QuaRel Dataset

Aristo • 2018
QuaRel is a crowdsourced dataset of 2771 multiple-choice story questions, including their logical forms.
License: CC BY

Supplementary material can be found here.

A related slide deck can be found here.

Code for the QuaSP, QuaSP+ and QuaSP+Zero models can be found in the AllenNLP library.

The dataset is split into train (1941), dev (278) and test (552).

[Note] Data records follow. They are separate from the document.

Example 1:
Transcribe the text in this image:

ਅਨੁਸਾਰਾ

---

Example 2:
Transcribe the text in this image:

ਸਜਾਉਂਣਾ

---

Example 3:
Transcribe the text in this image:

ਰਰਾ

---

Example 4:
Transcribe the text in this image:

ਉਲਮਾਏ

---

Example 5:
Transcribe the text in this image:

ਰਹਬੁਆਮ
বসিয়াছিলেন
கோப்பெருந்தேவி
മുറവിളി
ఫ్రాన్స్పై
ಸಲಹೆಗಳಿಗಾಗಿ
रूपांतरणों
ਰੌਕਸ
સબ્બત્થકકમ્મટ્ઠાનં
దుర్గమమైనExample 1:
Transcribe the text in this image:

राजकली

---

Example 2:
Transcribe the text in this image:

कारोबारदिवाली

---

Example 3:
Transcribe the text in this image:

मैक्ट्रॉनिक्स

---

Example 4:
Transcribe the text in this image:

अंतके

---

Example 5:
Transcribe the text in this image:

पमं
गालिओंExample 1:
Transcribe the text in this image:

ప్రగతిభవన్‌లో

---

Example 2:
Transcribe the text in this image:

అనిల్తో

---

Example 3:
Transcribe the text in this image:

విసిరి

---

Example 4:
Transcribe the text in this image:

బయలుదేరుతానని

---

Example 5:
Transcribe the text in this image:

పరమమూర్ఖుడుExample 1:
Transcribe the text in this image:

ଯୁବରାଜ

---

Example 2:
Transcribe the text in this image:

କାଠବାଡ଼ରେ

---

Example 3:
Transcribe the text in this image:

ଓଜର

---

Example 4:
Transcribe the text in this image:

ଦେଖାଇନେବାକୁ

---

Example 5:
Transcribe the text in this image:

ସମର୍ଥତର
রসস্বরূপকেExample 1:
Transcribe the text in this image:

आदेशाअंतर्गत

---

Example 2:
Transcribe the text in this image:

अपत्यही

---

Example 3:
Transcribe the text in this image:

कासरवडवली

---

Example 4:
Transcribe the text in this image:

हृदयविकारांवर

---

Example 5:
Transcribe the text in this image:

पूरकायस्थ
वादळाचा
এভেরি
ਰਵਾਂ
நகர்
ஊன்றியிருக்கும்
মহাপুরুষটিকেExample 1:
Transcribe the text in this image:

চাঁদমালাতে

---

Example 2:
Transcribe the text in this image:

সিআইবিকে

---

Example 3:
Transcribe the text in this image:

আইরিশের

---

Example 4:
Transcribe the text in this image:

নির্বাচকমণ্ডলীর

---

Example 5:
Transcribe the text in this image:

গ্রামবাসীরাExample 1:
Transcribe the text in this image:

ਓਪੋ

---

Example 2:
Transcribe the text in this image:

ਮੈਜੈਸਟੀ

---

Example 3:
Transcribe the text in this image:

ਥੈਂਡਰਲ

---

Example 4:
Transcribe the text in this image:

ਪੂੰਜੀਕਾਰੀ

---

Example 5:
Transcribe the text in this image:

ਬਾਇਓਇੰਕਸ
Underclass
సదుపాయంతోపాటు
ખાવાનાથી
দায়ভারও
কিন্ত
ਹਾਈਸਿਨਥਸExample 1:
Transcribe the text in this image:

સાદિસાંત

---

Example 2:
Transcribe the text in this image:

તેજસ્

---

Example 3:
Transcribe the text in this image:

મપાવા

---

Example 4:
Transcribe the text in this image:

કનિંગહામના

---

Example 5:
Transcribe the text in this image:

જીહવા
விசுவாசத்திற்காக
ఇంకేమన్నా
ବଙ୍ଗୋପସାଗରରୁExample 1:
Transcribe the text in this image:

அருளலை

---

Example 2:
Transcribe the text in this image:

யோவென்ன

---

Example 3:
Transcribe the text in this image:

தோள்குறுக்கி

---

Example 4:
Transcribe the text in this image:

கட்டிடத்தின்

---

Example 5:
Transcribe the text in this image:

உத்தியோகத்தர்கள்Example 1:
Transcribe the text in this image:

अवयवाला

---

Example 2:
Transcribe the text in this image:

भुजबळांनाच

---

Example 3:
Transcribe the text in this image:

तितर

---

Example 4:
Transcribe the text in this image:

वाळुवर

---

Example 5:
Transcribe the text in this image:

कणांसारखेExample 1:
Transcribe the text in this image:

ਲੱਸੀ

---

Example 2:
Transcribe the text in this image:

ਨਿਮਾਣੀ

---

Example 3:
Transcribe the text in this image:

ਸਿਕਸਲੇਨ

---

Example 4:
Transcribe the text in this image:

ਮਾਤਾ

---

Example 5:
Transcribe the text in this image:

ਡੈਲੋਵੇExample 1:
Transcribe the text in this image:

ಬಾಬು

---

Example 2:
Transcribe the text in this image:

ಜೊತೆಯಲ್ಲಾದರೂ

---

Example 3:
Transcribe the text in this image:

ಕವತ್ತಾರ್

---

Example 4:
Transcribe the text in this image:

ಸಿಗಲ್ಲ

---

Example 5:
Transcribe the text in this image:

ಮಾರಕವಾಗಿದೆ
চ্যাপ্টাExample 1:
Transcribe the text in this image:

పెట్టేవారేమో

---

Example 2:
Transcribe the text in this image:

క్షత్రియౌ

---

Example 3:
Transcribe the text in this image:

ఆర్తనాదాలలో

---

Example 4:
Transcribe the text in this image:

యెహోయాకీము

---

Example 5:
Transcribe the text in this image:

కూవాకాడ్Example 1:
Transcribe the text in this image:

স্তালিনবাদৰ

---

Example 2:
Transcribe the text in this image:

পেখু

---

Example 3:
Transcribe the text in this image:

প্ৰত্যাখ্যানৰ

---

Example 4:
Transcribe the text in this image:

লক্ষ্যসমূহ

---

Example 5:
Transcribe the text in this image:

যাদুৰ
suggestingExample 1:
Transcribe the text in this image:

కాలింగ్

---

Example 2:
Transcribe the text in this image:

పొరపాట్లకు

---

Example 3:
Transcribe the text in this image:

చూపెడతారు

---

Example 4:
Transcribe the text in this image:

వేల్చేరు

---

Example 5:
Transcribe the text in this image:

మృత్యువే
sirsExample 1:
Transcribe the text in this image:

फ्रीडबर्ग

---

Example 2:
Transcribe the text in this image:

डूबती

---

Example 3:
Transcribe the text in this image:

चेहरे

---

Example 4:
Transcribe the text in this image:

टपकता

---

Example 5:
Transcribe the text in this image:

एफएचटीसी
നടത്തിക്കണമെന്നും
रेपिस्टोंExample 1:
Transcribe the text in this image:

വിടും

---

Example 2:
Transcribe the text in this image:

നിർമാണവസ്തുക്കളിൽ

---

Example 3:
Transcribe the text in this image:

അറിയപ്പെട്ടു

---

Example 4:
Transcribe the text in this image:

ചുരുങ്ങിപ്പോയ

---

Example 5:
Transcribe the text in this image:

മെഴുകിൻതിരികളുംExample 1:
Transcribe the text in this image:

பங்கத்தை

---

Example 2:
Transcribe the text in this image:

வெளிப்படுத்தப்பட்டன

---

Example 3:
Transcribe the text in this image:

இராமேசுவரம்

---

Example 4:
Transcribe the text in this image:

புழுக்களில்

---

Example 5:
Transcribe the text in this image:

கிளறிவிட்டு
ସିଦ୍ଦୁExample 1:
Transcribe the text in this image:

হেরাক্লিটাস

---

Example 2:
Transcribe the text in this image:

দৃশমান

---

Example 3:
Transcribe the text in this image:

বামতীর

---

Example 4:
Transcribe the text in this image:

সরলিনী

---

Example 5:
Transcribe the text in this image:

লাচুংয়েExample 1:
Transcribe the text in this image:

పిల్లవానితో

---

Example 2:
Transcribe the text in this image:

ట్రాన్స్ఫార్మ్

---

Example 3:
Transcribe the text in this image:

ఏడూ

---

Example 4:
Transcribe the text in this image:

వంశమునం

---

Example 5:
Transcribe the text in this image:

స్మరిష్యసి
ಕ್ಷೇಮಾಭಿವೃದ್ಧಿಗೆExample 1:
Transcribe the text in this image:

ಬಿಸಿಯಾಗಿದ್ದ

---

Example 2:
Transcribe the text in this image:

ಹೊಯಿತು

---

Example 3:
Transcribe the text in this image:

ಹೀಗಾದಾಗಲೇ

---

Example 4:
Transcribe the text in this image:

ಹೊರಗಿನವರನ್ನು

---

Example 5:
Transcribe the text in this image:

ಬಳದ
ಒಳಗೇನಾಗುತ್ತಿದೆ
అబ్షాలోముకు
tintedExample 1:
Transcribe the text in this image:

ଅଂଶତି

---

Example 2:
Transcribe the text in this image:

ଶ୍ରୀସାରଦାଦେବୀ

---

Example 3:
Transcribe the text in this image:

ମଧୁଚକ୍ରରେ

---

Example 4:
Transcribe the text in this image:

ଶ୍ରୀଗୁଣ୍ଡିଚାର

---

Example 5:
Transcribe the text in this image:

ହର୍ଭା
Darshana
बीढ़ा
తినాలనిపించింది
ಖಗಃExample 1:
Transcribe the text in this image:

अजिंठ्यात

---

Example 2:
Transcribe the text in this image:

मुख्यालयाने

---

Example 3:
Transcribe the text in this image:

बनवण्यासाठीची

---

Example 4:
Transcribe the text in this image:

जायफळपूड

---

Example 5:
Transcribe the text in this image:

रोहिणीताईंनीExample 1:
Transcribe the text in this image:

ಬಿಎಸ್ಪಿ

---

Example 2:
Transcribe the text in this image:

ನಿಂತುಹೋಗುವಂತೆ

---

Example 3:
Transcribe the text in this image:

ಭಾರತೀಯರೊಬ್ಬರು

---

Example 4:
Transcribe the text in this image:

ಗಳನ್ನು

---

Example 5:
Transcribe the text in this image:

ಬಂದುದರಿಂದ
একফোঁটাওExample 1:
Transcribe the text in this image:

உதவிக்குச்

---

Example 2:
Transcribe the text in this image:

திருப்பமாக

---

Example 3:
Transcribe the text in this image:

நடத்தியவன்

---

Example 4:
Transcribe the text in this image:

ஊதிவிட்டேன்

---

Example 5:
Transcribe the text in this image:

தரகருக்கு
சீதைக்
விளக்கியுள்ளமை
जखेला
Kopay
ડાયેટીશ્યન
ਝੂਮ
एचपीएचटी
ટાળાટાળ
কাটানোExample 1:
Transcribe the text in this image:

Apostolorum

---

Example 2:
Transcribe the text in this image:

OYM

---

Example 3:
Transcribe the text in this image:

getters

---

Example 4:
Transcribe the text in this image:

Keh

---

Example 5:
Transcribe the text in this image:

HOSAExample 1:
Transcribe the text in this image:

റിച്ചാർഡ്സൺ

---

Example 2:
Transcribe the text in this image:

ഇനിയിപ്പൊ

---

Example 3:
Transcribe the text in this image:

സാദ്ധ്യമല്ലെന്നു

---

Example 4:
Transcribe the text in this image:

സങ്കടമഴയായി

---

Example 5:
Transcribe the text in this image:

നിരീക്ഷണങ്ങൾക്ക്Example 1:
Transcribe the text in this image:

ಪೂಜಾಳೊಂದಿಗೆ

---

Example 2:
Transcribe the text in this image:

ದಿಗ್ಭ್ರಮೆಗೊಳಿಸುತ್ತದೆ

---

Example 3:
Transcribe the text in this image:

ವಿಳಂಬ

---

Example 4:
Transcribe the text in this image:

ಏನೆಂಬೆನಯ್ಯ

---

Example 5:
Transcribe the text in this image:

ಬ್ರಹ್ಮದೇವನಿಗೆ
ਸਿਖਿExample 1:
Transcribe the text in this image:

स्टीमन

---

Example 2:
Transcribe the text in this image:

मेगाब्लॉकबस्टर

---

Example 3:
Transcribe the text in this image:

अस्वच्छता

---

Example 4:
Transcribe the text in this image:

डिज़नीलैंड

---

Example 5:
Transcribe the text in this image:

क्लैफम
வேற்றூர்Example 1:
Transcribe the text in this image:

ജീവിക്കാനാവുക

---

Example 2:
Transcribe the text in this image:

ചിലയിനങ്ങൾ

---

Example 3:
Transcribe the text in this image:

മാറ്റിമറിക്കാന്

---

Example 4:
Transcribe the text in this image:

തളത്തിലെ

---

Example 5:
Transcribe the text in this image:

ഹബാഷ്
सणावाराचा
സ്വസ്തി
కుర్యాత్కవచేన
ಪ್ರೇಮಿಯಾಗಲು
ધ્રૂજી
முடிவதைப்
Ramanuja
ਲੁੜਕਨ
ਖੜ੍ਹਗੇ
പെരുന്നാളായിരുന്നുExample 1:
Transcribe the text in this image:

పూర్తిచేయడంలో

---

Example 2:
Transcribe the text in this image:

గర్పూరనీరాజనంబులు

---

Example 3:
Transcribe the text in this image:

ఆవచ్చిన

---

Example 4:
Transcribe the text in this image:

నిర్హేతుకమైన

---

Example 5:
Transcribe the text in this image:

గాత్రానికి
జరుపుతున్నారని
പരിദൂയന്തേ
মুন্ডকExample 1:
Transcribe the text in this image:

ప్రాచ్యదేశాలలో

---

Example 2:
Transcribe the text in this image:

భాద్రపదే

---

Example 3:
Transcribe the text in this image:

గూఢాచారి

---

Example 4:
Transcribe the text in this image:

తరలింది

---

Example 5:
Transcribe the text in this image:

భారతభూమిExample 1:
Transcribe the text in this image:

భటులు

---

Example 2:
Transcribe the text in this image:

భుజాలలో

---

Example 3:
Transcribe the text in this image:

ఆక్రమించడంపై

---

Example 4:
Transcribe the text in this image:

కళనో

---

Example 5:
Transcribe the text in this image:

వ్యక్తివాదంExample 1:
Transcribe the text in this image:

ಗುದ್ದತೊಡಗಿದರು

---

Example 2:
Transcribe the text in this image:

Each line in a dataset file is a question specified as a json object, e.g., (with extra whitespace for readability):

{
    "id": "QuaRel_V1_Fr_0872",
    "question": "The lawnmower went faster over the moss, versus the tall grass because the moss has (A) more resistance (B) less resistance",
    "answer_index": 1,
    "logical_form_pretty": "qrel(speed, higher, world1) -> qrel(friction, higher, world1) ; qrel(friction, lower, world1)",
    "logical_forms": [
        "(infer (speed higher world1) (friction higher world1) (friction lower world1))",
        "(infer (speed higher world2) (friction higher world2) (friction lower world2))"
    ],
    "world_literals": {
        "world1": "moss",
        "world2": "tall grass"
    }
}

Explanation for each json field:

  • id: Unique id of the question. The subset of questions about friction (QuaRelF) can be identified by having _Fr_ in the id.
  • question: The raw text of the question, always in the form “… (A) … (B) …”.
  • answer_index: The index of the correct answer (0 for “A” and 1 for “B”)
  • logical_form_pretty: Logical form for the question in the format used in the paper
  • logical_forms: Logical forms in format used in QuaSP code, including version with world1/world2 interchanged
  • world_literals: Annotated substrings associated with the two “worlds” in the question (aligned to the first LF in logical_forms)